■ What is expected
Copy nothing past the line containing "Annotated regions visible in this slice (semi-automatically". Transcribe every line of the listing below up to and including it, from the first, except pictures.
[[ Dataset content open ]]
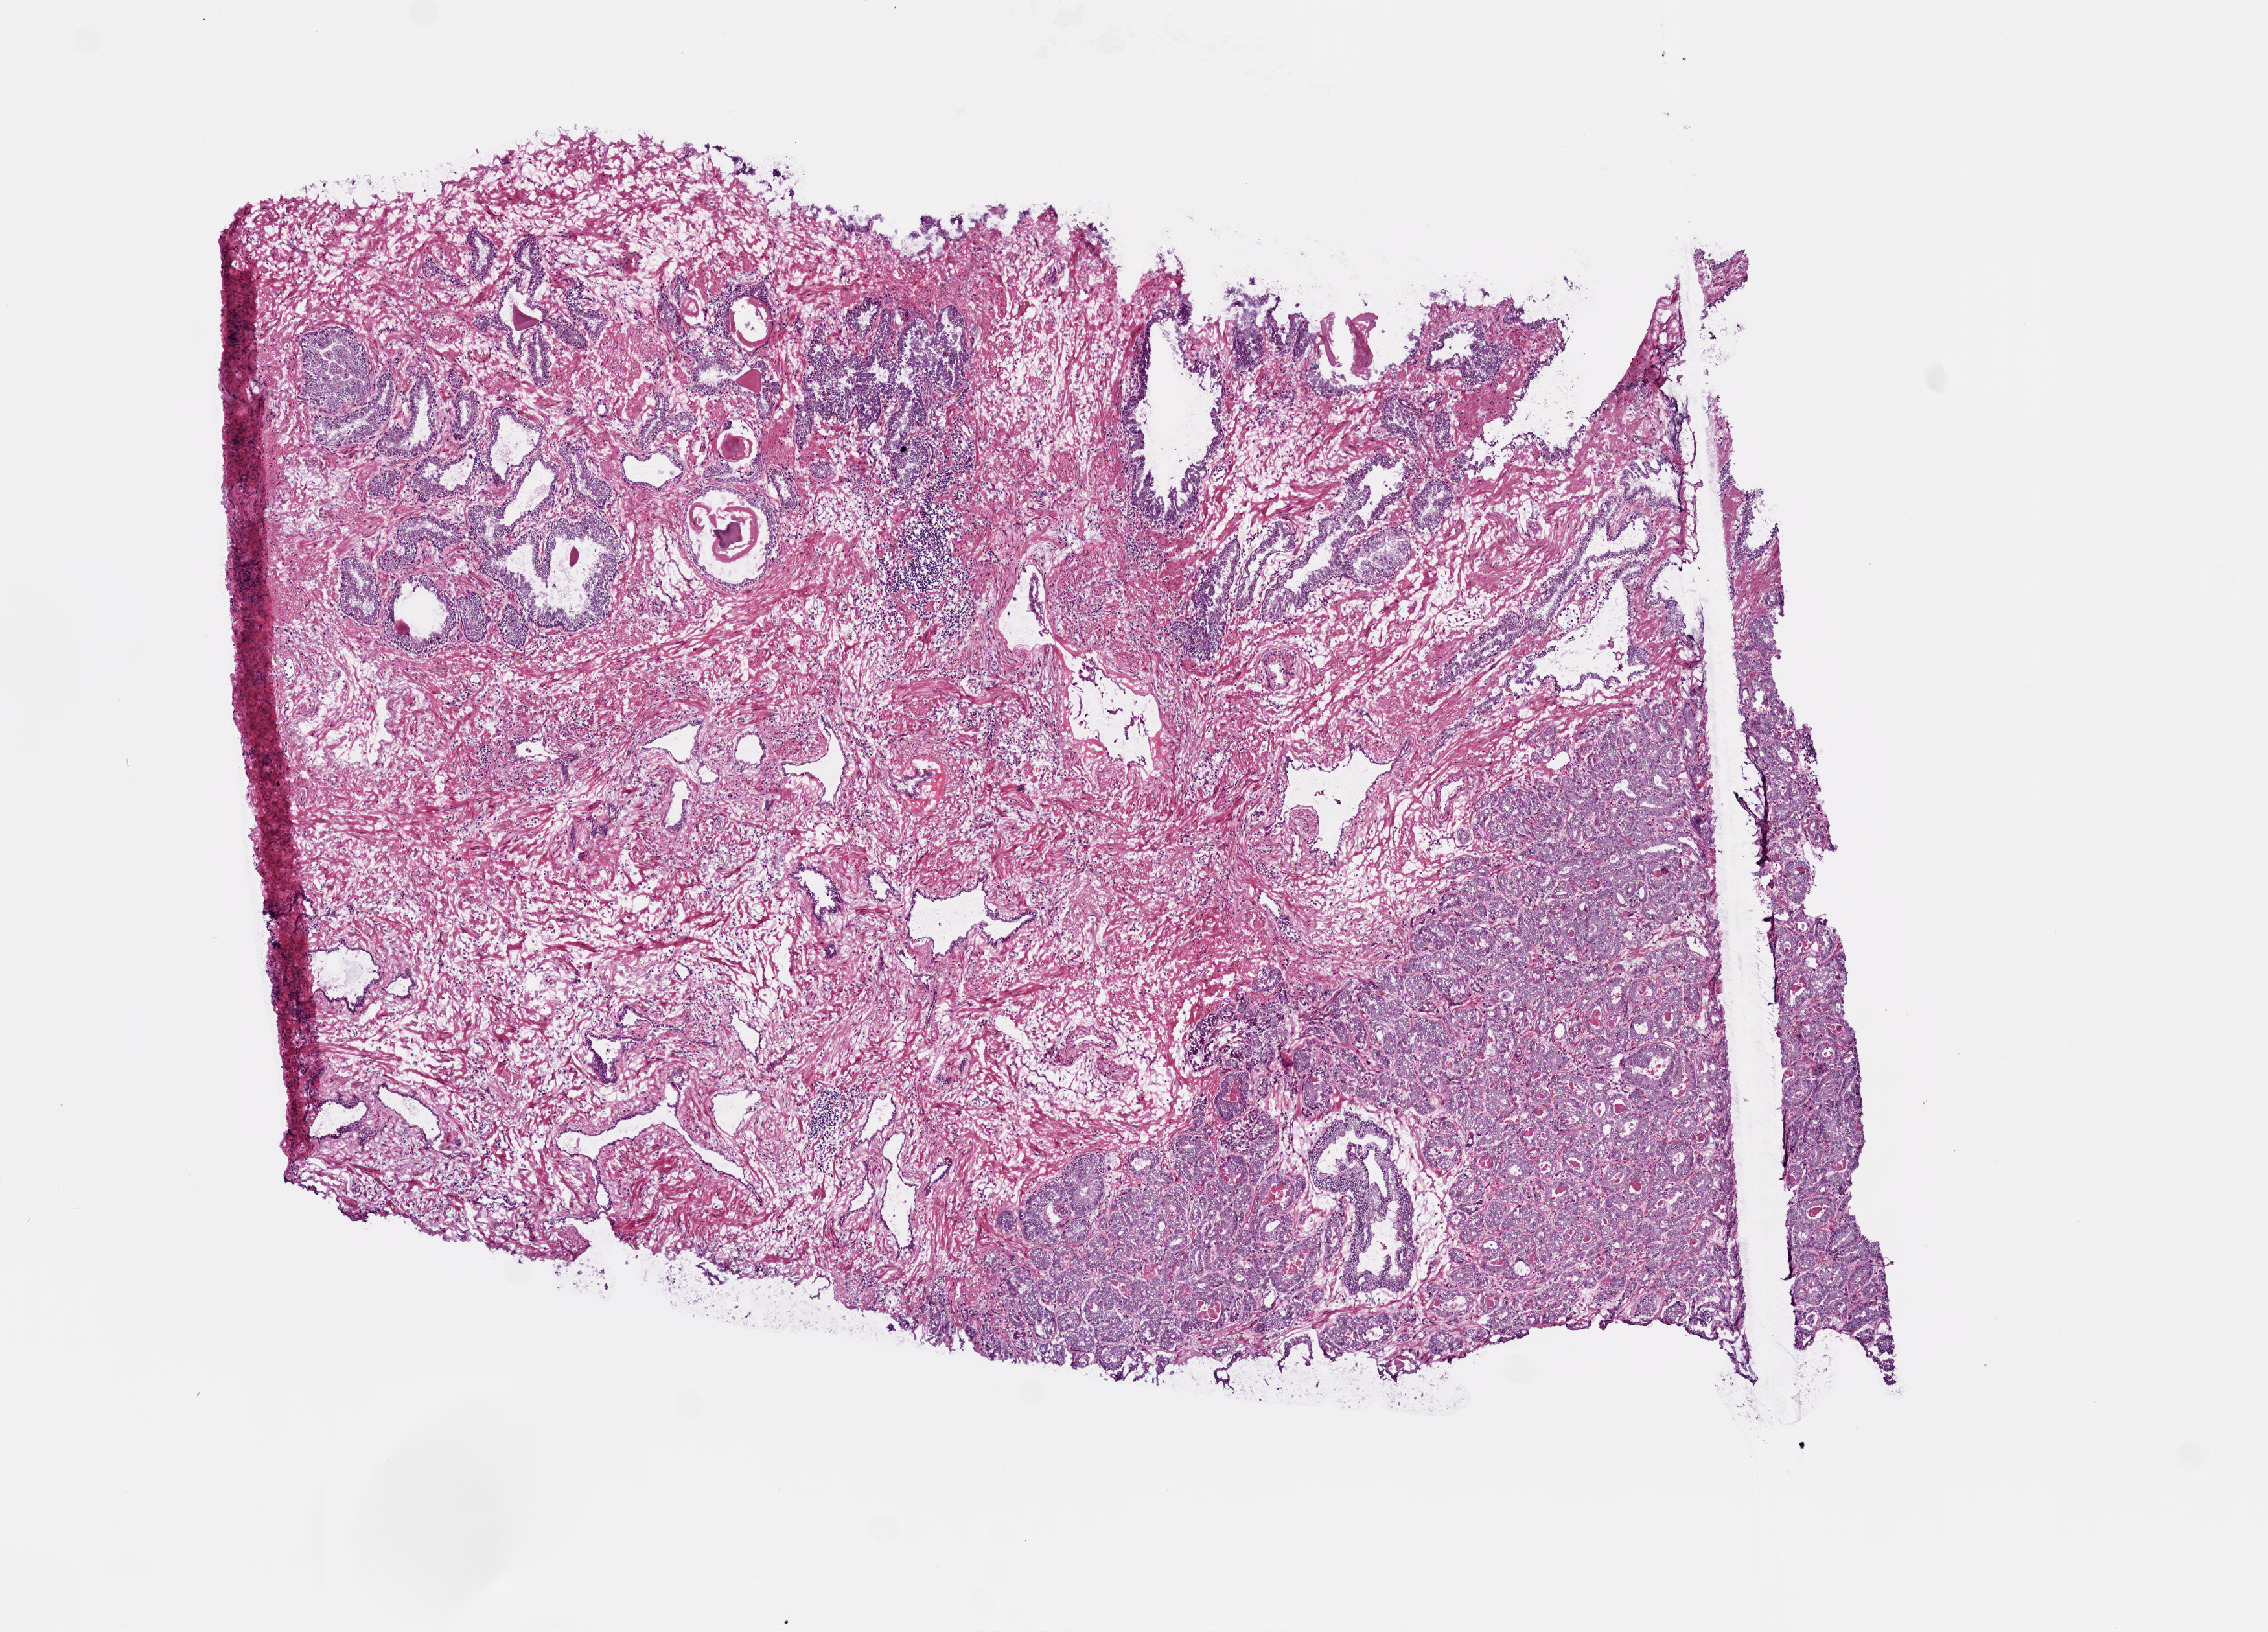
Hematoxylin and eosin (H&E) stained whole-slide image — a low-resolution overview of the entire scanned area, about 7.0 x 5.1 mm (acquisition: 20x scan), frozen section, sample: primary tumour, prostate. Male patient; age at initial diagnosis 66 years. Gleason score: 7 (4+3). Slide review estimates, as recorded: tumour cells 25%, tumour nuclei 40%, normal cells 20%, stromal cells 55%, necrosis 0%. Infiltration values recorded for this section: lymphocyte infiltration 2%, monocyte infiltration 0%, neutrophil infiltration 0%.
- lymph nodes positive (case pathology): 0 of 19 examined
- diagnosis: Acinar cell carcinoma
- laterality: bilateral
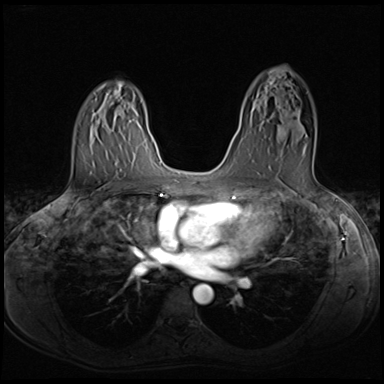
Breast MRI (dynamic contrast-enhanced), one axial slice; position 40 of 64 along the scan axis; dynamic contrast-enhanced series, time point 2 of 8 at this slice position (early post-contrast); 3 T; TE 1.5 ms, TR 4.8 ms; 2.5 mm slice thickness; 384 × 384 image matrix, field of view 320 × 320 mm. Female patient.
Annotated regions visible in this slice (semi-automatically segmented with operator editing):
- enhancing-tissue mask used for the functional tumour volume (all voxels passing the contrast-enhancement thresholds inside the analysis volume; usually the tumour): bounding box [x1, y1, x2, y2] px = [268, 132, 307, 170]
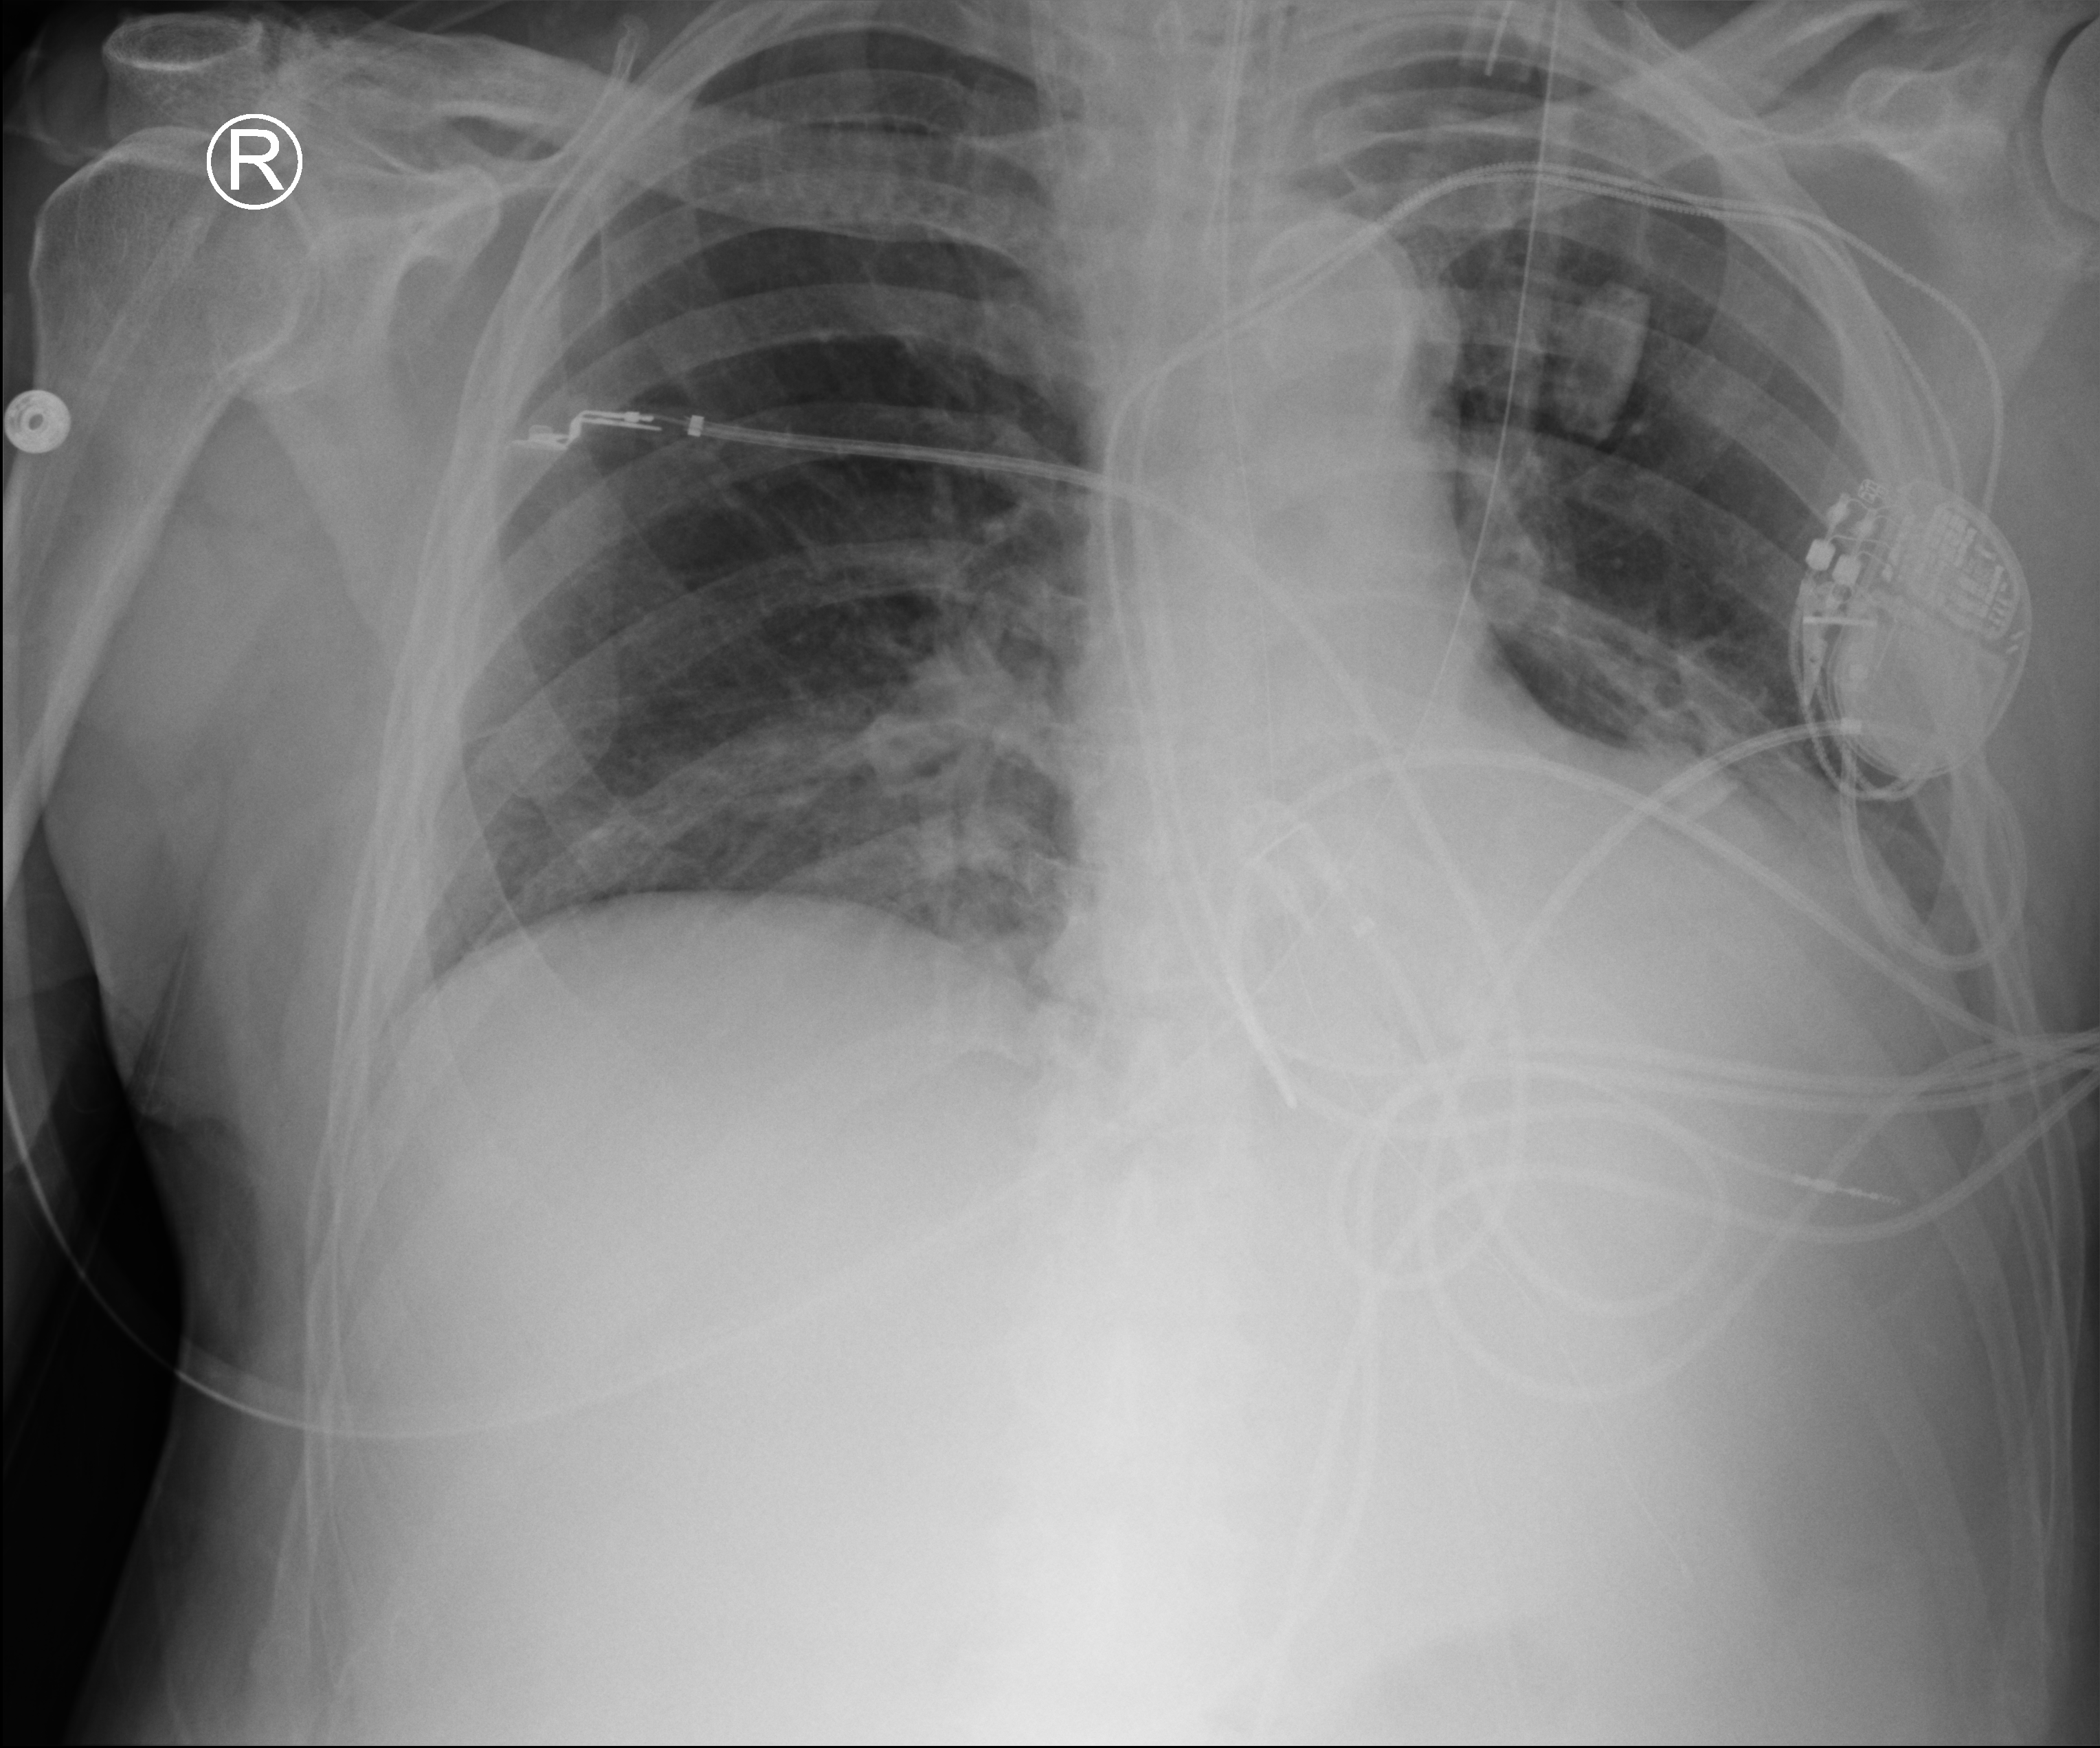
Bedside chest radiograph (computed radiography), anteroposterior (AP) projection. Male patient hospitalised with COVID-19, age 60–74 years.
Admission-level facts for this patient (not findings on this image; timing relative to this image not recorded):
- length of hospital stay: 41 days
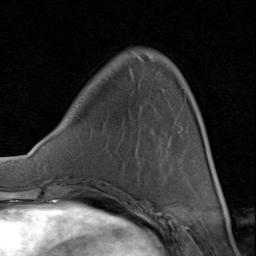
Breast MRI (dynamic contrast-enhanced), one axial slice. Cropped to one breast. Dynamic contrast-enhanced series, time point 2 of 8 at this slice position (early post-contrast). 1.5 T. TE 1.7 ms, TR 4.5 ms. 2 mm slice thickness. 256 × 256 image matrix, field of view 180 × 180 mm. Female patient.
Outlined on this slice (semi-automatically segmented with operator editing):
- enhancing-tissue mask used for the functional tumour volume (all voxels passing the contrast-enhancement thresholds inside the analysis volume; usually the tumour): bounding box <108,111,199,198> (left, top, right, bottom; pixels)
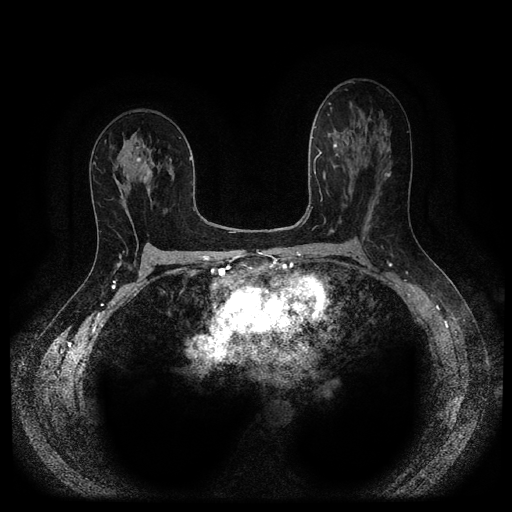
Breast MRI (dynamic contrast-enhanced, multi-phase), one axial slice. Slice 56 of 116 in the series (ordered by position). Dynamic contrast-enhanced series, time point 2 of 5 at this slice position (early post-contrast). 1.5 T. TE 2.6 ms, TR 5.3 ms. 2.2 mm slice thickness. 512 × 512 image matrix, field of view 340 × 340 mm. Patient: female, 50 years.
Annotated regions visible in this slice (semi-automatic segmentation, software-assisted and operator-edited):
- breast lesion (labelled 'tumour' in the annotation; benign lesions carry a separate 'benign' label): bounding box (x1, y1, x2, y2) in pixels: (132, 148, 154, 177)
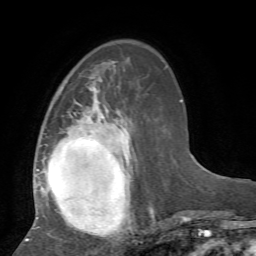
Breast MRI, one axial slice. Position 23 of 72 along the scan axis. Cropped to one breast. Dynamic contrast-enhanced series, time point 2 of 7 at this slice position (early post-contrast). 1.5 T. TE 4.2 ms, TR 8.7 ms. 256 × 256 image matrix. Female patient.
Outlined on this slice (semi-automatic segmentation, software-assisted and operator-edited):
- enhancing-tissue mask used for the functional tumour volume (all voxels passing the contrast-enhancement thresholds inside the analysis volume; usually the tumour): box from (x=25, y=83) to (x=155, y=242) px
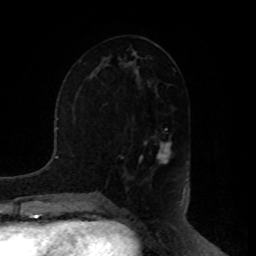
Breast MRI, one axial slice; slice 42 of 80 in the series (ordered by position); cropped to one breast; dynamic contrast-enhanced series, time point 2 of 8 at this slice position (early post-contrast); 1.5 T; TE 4.2 ms, TR 7 ms; 2 mm slice thickness; 256 × 256 image matrix, field of view 180 × 180 mm. Female patient.
Structures marked on this image (semi-automatically segmented with operator editing):
- enhancing-tissue mask used for the functional tumour volume (all voxels passing the contrast-enhancement thresholds inside the analysis volume; usually the tumour): bounding box (x1, y1, x2, y2) in pixels: (144, 134, 171, 165)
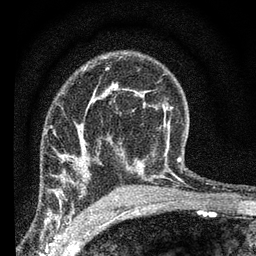
Breast MRI (dynamic contrast-enhanced), one axial slice. Cropped to one breast. Dynamic contrast-enhanced series, time point 2 of 7 at this slice position (early post-contrast). 3 T. TE 2.2 ms, TR 6.8 ms. 2.4 mm slice thickness. 256 × 256 image matrix, field of view 130 × 130 mm. Female patient.
Structures marked on this image (semi-automatically segmented with operator editing):
- enhancing-tissue mask used for the functional tumour volume (all voxels passing the contrast-enhancement thresholds inside the analysis volume; usually the tumour): bounding box <50,127,91,198> (left, top, right, bottom; pixels)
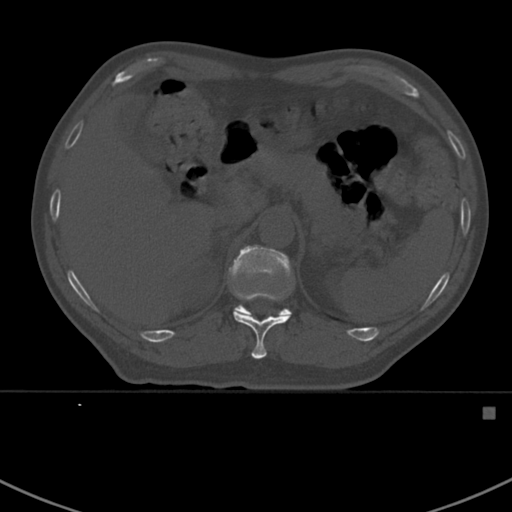
CT including the spine, one axial slice; position 342 of 412 along the scan axis; bone window (W 1800 / L 400 HU); 512 × 512 image matrix, field of view 358 × 358 mm. Male patient, age 59 years. From the clinical record (not read from this slice): primary cancer: prostate.
Outlined on this slice (semi-automatically segmented with operator editing):
- T11 vertebra: box from (x=234, y=294) to (x=292, y=359) px
- T12 vertebra: (x=229, y=246)–(x=292, y=315)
[[ Dataset content closed ]]
■ Output of the exercise
Hematoxylin and eosin (H&E) stained whole-slide image — a low-resolution overview of the entire scanned area, about 7.0 x 5.1 mm (acquisition: 20x scan), frozen section, sample: primary tumour, prostate. Male patient; age at initial diagnosis 66 years. Gleason score: 7 (4+3). Slide review estimates, as recorded: tumour cells 25%, tumour nuclei 40%, normal cells 20%, stromal cells 55%, necrosis 0%. Infiltration values recorded for this section: lymphocyte infiltration 2%, monocyte infiltration 0%, neutrophil infiltration 0%.
- lymph nodes positive (case pathology): 0 of 19 examined
- diagnosis: Acinar cell carcinoma
- laterality: bilateral
Breast MRI (dynamic contrast-enhanced), one axial slice; position 40 of 64 along the scan axis; dynamic contrast-enhanced series, time point 2 of 8 at this slice position (early post-contrast); 3 T; TE 1.5 ms, TR 4.8 ms; 2.5 mm slice thickness; 384 × 384 image matrix, field of view 320 × 320 mm. Female patient.
Annotated regions visible in this slice (semi-automatically segmented with operator editing):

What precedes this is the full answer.